Actually, for us, the Asian and European people, for the audience that comes to festivals there is no barrier. We love subtitled movies, but that speech was mostly to the American audience who never did love subtitled movies. However, I think things are changing now with the possibilities of YouTube and Netflix and I think people in America are starting to not really mind subtitles, so I think maybe this remark was a bit out of fashion.

Did you have to work extra hard in the campaign because it is a foreign language film? Compared to the other nominated films?

Maybe, I don’t know. Tilda Swinton my friend in London already experienced the whole thing and won an Oscar for “Michael Clayton”. So, I asked her if it was as tough then as it is for me now and she said that every year it’s more and more intense.

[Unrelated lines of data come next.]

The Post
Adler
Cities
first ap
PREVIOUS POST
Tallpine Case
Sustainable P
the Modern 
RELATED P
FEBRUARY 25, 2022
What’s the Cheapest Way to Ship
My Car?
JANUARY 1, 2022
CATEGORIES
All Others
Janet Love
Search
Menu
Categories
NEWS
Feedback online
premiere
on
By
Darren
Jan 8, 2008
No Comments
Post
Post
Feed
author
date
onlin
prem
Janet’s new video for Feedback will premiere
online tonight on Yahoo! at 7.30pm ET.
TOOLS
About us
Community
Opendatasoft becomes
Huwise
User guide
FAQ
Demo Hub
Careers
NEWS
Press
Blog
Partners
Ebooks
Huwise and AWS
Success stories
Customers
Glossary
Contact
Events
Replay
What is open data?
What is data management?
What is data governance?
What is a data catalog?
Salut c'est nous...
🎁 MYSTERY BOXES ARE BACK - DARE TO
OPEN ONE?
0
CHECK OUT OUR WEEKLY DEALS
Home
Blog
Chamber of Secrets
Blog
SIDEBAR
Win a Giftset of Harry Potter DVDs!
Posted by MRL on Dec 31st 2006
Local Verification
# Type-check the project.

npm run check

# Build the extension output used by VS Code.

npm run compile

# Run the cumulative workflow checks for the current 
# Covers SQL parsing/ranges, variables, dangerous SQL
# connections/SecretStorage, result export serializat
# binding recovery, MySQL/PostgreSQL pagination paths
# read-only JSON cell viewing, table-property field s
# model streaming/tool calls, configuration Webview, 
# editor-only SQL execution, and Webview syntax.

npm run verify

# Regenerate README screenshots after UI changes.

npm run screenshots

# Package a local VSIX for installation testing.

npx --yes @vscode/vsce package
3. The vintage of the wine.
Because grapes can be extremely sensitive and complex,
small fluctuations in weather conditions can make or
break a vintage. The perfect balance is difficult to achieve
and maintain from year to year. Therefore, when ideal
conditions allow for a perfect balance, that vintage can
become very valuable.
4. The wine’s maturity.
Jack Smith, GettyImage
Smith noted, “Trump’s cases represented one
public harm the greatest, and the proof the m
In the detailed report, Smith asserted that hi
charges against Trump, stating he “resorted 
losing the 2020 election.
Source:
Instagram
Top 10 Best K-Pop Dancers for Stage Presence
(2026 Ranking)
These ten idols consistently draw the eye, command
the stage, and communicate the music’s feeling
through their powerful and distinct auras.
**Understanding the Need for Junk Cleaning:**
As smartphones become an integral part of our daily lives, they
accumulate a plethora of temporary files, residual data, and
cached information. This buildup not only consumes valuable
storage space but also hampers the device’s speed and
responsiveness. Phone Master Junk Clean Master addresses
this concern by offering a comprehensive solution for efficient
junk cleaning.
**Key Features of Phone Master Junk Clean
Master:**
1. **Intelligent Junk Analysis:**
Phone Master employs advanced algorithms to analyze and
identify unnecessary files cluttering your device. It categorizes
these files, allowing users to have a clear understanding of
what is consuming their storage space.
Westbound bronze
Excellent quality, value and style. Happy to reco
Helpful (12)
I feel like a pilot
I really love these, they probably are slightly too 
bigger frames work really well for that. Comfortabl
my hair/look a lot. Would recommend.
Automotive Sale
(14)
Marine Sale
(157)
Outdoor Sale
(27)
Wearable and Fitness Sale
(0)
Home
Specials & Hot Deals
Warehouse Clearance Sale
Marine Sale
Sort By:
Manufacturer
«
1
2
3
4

Also, the big studios really compete with each other more and more, with more and more money and more and more events. For example, there was a rumor that Netflix paid huge money on the campaign for “Roma” last year. But I’m in the middle of it now, so maybe ask me again when it is over.

Your time working on “Snowpiercer” and “Okja” for Hollywood did it change you as a director and how did you implement these changes in “Parasite”?

Actually, those are not 100% a Hollywood movie, there is a Korean production company involved with the financing. Of course, the studio, is a US-company, Netflix, but there is a Korean location, Korean actors and although we cast English language actors, they were not only US but also English actors. So, it’s all very mixed. It makes me wonder if I can qualify those two films as Hollywood projects, but anyway it was a good experience. 

When I went back to work in Korea on “Parasite”… it wasn’t really a come back because the very first beginning of “Parasite” was around 2013 and, even before “Okja”, in 2015 I already had a discussion with a production company about “Parasite”. So, it all kind of overlaps. But the important thing is, that it’s a comeback to the middle or small budget movie and I was happy to come back to that because both “Snowpiercer” and “Okja” were big budget films. So the difference was mainly about budget size.

Can you explain why you were glad to go back to making mid-budget films? Would you stay in the big budget range if you had more freedom there?

There is some kind of politics in the industry, some common sense that with less budget you can get more freedom. However, for me it is not only about freedom, but also about my own style of filmmaking. When I was making “Parasite” and other similar size films, such as “Mother”, I felt like I was shooting the movie with a microscope: more focused on small details and nuances. Filming like that makes me very happy and excited. So, it’s a matter of style too, not only of economics

With all the Oscar attention Hollywood is probably asking you to make movies there as well?  There is already talk of a HBO-series based on “Parasite”?

There is no offer to make a movie in Hollywood because, my US agents know very well that I always direct my own script. So there is no offer.

Concerning the HBO series, I’m involved as a producer, but there will be someone else directing it. However, I want to be involved because it was me who suggested the very first idea.
Adam McKay, the director of “The Big Short” and “Vice” will be writing it. We met a couple of times and discussed many things already. I will support him and want to provide him with the ideas that I have on my iPad from when I was writing the script for the feature. For me, the series will be some kind of extended version of the movie. A limited series, of probably 5 or 6 episodes, in which we can dig deeper into the subject matter. But it is still at a very early stage.